Ed ora la loro sapienza e la loro visione! Con la loro conoscenza del
mondo di allora essi illuminano, oltre che la loro propria natura, anche quella di
tutti gli altri antichi popoli; senza di loro, e senza i Romani grecizzati, noi non
avremmo alcuna notizia della remota antichità, perché tutti gli altri popoli
guardavano solo a se stessi, alle loro capitali, ai loro templi e ai loro Dei.
Dopo di loro, tutta la conoscenza obiettiva del mondo non fa che
continuare sulla strada che i Greci hanno aperta.
Noi vediamo con gli occhi dei Greci e parliamo con le loro espressioni.
Ora, il dovere speciale dell’uomo colto è di completare in sé il più possibile
l’immagine della continuità dello sviluppo universale; questo lo distingue, come spirito
consapevole, dal barbaro, che è inconsapevole; così come la visione del passato e
del futuro distingue in genere l’uomo dall’animale, anche se il passato può portare
con sé rimpianti, e il futuro preoccupazioni di cui l’animale non sa nulla.

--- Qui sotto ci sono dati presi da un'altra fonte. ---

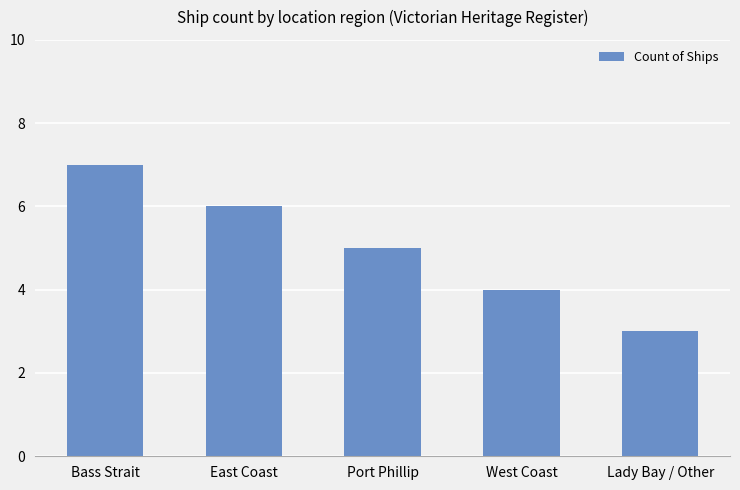

List the labels in order of value, smallest first.

Lady Bay / Other, West Coast, Port Phillip, East Coast, Bass Strait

E così noi resteremo eterni ammiratori delle facoltà creatrici dei Greci, e
loro debitori per la conoscenza del mondo. In questa essi ci sono vicini, in quelle
restano grandi, estranei e lontani.
E se la storia culturale porrà in luce questo rapporto più chiaramente che la
storia degli avvenimenti, essa meriterà la nostra preferenza.